*** Task data ***
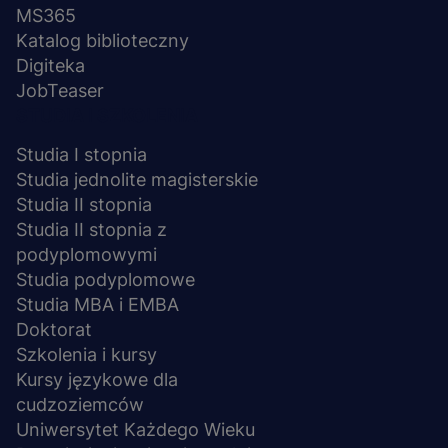
MS365
Katalog biblioteczny
Digiteka
JobTeaser
STUDIA I SZKOLENIA
Studia I stopnia
Studia jednolite magisterskie
Studia II stopnia
Studia II stopnia z
podyplomowymi
Studia podyplomowe
Studia MBA i EMBA
Doktorat
Szkolenia i kursy
Kursy językowe dla
cudzoziemców
Uniwersytet Każdego Wieku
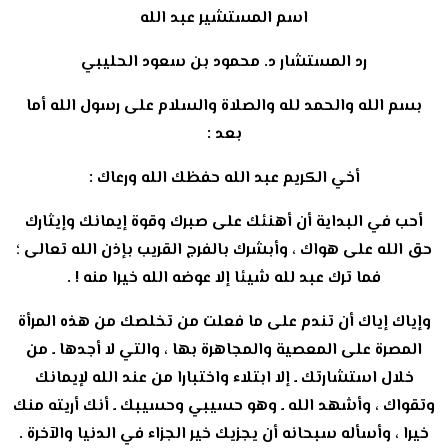
اسم المستشير عبد الله
رد المستشار د. محمود بن سعود الحليبي
بسم الله والحمد لله والصلاة والسلام على رسول الله أما
بعد :
أخي الكريم عبد الله حفظك الله ورعاك :
أحب في البداية أن أهنئك على صبرك وقوة إيمانك وإيثارك
حق الله على هواك ، وأبشرك بالفرج القريب بإذن الله تعالى ؛
فما ترك عبد لله شيئا إلا عوضه الله خيرا منه ! .
وإياك إياك أن تندم على ما فعلت من تخلصك من هذه المرأة
المصرة على المعصية والمجاهرة بها ، والتي لا أجدها ـ من
خلال استشارتك ـ إلا ابتلاء واختبارا من عند الله لإيمانك
وتقواك ، وأشهد الله ـ وهو حسيبي وحسيبك ـ أنك أريته منك
خيرا ، وأسأله سبحانه أن يجزيك خير الجزاء في الدنيا والآخرة .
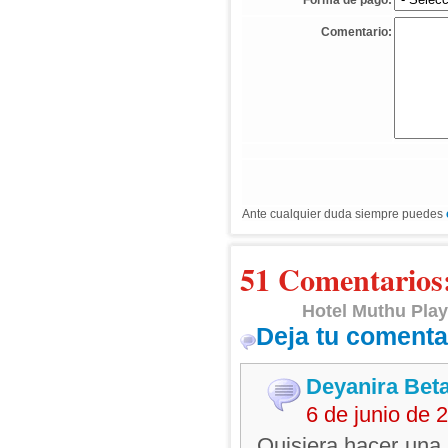
*
Forma de pago:
Comentario:
Ante cualquier duda siempre puedes
51 Comentarios
Hotel Muthu Play
Deja tu comenta
Deyanira Bet
6 de junio de
Quisiera hacer una 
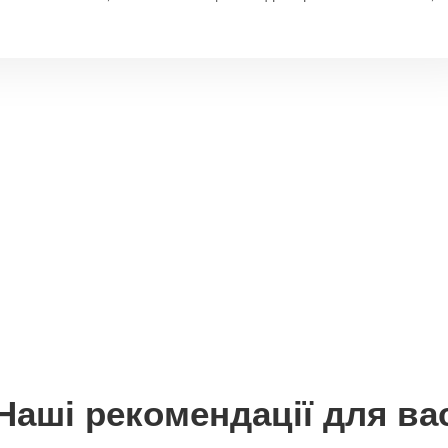
Наші рекомендації для ва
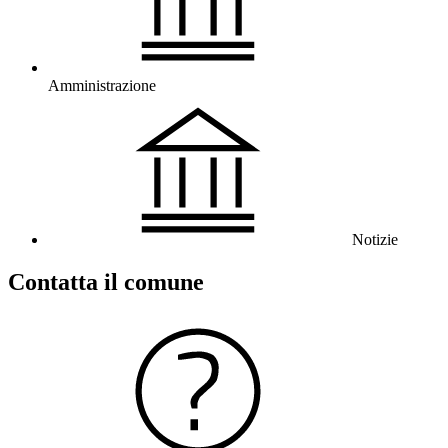
Amministrazione
Notizie
Contatta il comune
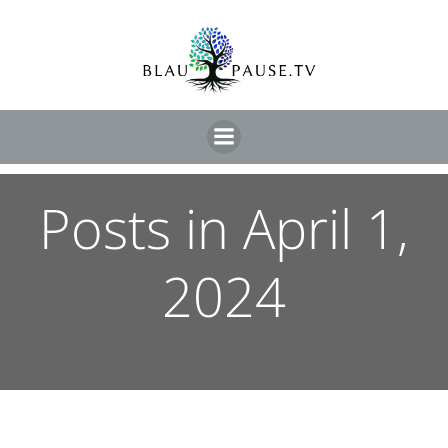
Posts in April 1,
2024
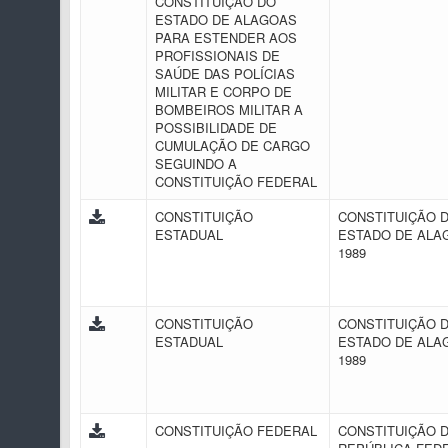
CONSTITUIÇÃO DO
ESTADO DE ALAGOAS
PARA ESTENDER AOS
PROFISSIONAIS DE
SAÚDE DAS POLÍCIAS
MILITAR E CORPO DE
BOMBEIROS MILITAR A
POSSIBILIDADE DE
CUMULAÇÃO DE CARGO
SEGUINDO A
CONSTITUIÇÃO FEDERAL
CONSTITUIÇÃO
CONSTITUIÇÃO 
ESTADUAL
ESTADO DE ALA
1989
CONSTITUIÇÃO
CONSTITUIÇÃO 
ESTADUAL
ESTADO DE ALA
1989
CONSTITUIÇÃO FEDERAL
CONSTITUIÇÃO 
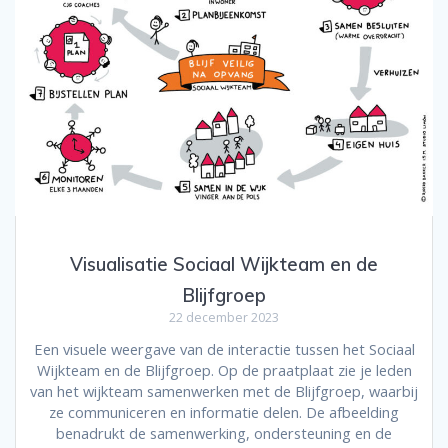
Visualisatie Sociaal Wijkteam en de
Blijfgroep
22 december 2023
Een visuele weergave van de interactie tussen het Sociaal
Wijkteam en de Blijfgroep. Op de praatplaat zie je leden
van het wijkteam samenwerken met de Blijfgroep, waarbij
ze communiceren en informatie delen. De afbeelding
benadrukt de samenwerking, ondersteuning en de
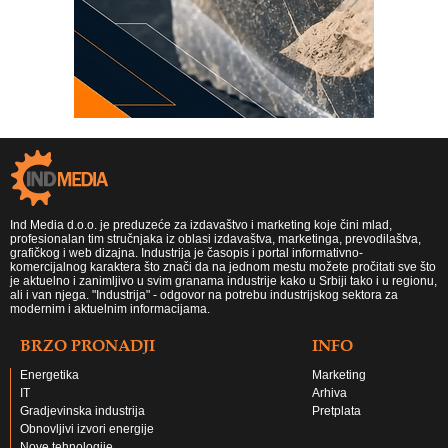
Ind Media d.o.o. je preduzeće za izdavaštvo i marketing koje čini mlad,
profesionalan tim stručnjaka iz oblasi izdavaštva, marketinga, prevodilaštva,
grafičkog i web dizajna. Industrija je časopis i portal informativno-
komercijalnog karaktera što znači da na jednom mestu možete pročitati sve što
je aktuelno i zanimljivo u svim granama industrije kako u Srbiji tako i u regionu,
ali i van njega. "Industrija" - odgovor na potrebu industrijskog sektora za
modernim i aktuelnim informacijama.
BRZO PRONADJI
INFO
Energetika
Marketing
IT
Arhiva
Gradjevinska industrija
Pretplata
Obnovljivi izvori energije
Nove tehnologije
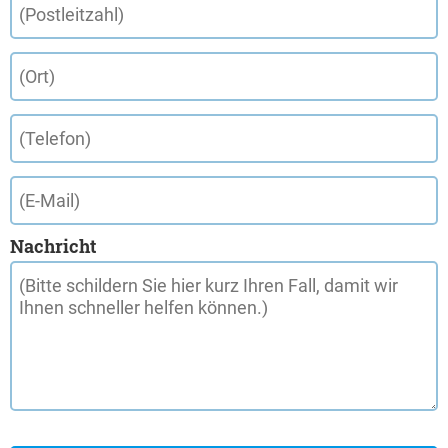
Nachricht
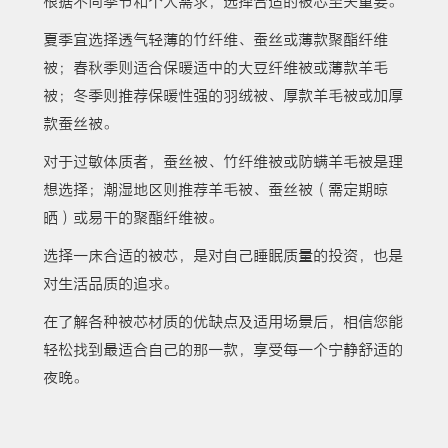
根据不同季节和个人需求，选择合适的被芯至关重要。
夏季宜选择透气轻薄的竹纤维、蚕丝或薄款聚酯纤维
被；春秋季则适合保暖适中的大豆纤维被或薄款羊毛
被；冬季则推荐保暖性强的羽绒被、厚款羊毛被或加厚
款蚕丝被。
对于过敏体质者，蚕丝被、竹纤维被或防螨羊毛被是理
想选择；潮湿地区则推荐羊毛被、蚕丝被（需定期晾
晒）或易干的聚酯纤维被。
选择一床合适的被芯，是对自己睡眠质量的投资，也是
对生活品质的追求。
在了解各种被芯材质的优缺点及适用场景后，相信您能
轻松找到最适合自己的那一款，享受每一个宁静舒适的
夜晚。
*** End of Task data ***
◆ Exercise details: When a record holds a picture, leave that picture out; copy the rest verbatim.

◆ Written solution:
MS365
Katalog biblioteczny
Digiteka
JobTeaser
STUDIA I SZKOLENIA
Studia I stopnia
Studia jednolite magisterskie
Studia II stopnia
Studia II stopnia z
podyplomowymi
Studia podyplomowe
Studia MBA i EMBA
Doktorat
Szkolenia i kursy
Kursy językowe dla
cudzoziemców
Uniwersytet Każdego Wieku
اسم المستشير عبد الله
رد المستشار د. محمود بن سعود الحليبي
بسم الله والحمد لله والصلاة والسلام على رسول الله أما
بعد :
أخي الكريم عبد الله حفظك الله ورعاك :
أحب في البداية أن أهنئك على صبرك وقوة إيمانك وإيثارك
حق الله على هواك ، وأبشرك بالفرج القريب بإذن الله تعالى ؛
فما ترك عبد لله شيئا إلا عوضه الله خيرا منه ! .
وإياك إياك أن تندم على ما فعلت من تخلصك من هذه المرأة
المصرة على المعصية والمجاهرة بها ، والتي لا أجدها ـ من
خلال استشارتك ـ إلا ابتلاء واختبارا من عند الله لإيمانك
وتقواك ، وأشهد الله ـ وهو حسيبي وحسيبك ـ أنك أريته منك
خيرا ، وأسأله سبحانه أن يجزيك خير الجزاء في الدنيا والآخرة .
*
Forma de pago:
Comentario:
Ante cualquier duda siempre puedes
51 Comentarios
Hotel Muthu Play
Deja tu comenta
Deyanira Bet
6 de junio de
Quisiera hacer una 
Наші рекомендації для ва
Amministrazione
Notizie
Contatta il comune
Posts in April 1,
2024
CONSTITUIÇÃO DO
ESTADO DE ALAGOAS
PARA ESTENDER AOS
PROFISSIONAIS DE
SAÚDE DAS POLÍCIAS
MILITAR E CORPO DE
BOMBEIROS MILITAR A
POSSIBILIDADE DE
CUMULAÇÃO DE CARGO
SEGUINDO A
CONSTITUIÇÃO FEDERAL
CONSTITUIÇÃO
CONSTITUIÇÃO 
ESTADUAL
ESTADO DE ALA
1989
CONSTITUIÇÃO
CONSTITUIÇÃO 
ESTADUAL
ESTADO DE ALA
1989
CONSTITUIÇÃO FEDERAL
CONSTITUIÇÃO 
Visualisatie Sociaal Wijkteam en de
Blijfgroep
22 december 2023
Een visuele weergave van de interactie tussen het Sociaal
Wijkteam en de Blijfgroep. Op de praatplaat zie je leden
van het wijkteam samenwerken met de Blijfgroep, waarbij
ze communiceren en informatie delen. De afbeelding
benadrukt de samenwerking, ondersteuning en de
Ind Media d.o.o. je preduzeće za izdavaštvo i marketing koje čini mlad,
profesionalan tim stručnjaka iz oblasi izdavaštva, marketinga, prevodilaštva,
grafičkog i web dizajna. Industrija je časopis i portal informativno-
komercijalnog karaktera što znači da na jednom mestu možete pročitati sve što
je aktuelno i zanimljivo u svim granama industrije kako u Srbiji tako i u regionu,
ali i van njega. "Industrija" - odgovor na potrebu industrijskog sektora za
modernim i aktuelnim informacijama.
BRZO PRONADJI
INFO
Energetika
Marketing
IT
Arhiva
Gradjevinska industrija
Pretplata
Obnovljivi izvori energije
Nove tehnologije
Nachricht
根据不同季节和个人需求，选择合适的被芯至关重要。
夏季宜选择透气轻薄的竹纤维、蚕丝或薄款聚酯纤维
被；春秋季则适合保暖适中的大豆纤维被或薄款羊毛
被；冬季则推荐保暖性强的羽绒被、厚款羊毛被或加厚
款蚕丝被。
对于过敏体质者，蚕丝被、竹纤维被或防螨羊毛被是理
想选择；潮湿地区则推荐羊毛被、蚕丝被（需定期晾
晒）或易干的聚酯纤维被。
选择一床合适的被芯，是对自己睡眠质量的投资，也是
对生活品质的追求。
在了解各种被芯材质的优缺点及适用场景后，相信您能
轻松找到最适合自己的那一款，享受每一个宁静舒适的
夜晚。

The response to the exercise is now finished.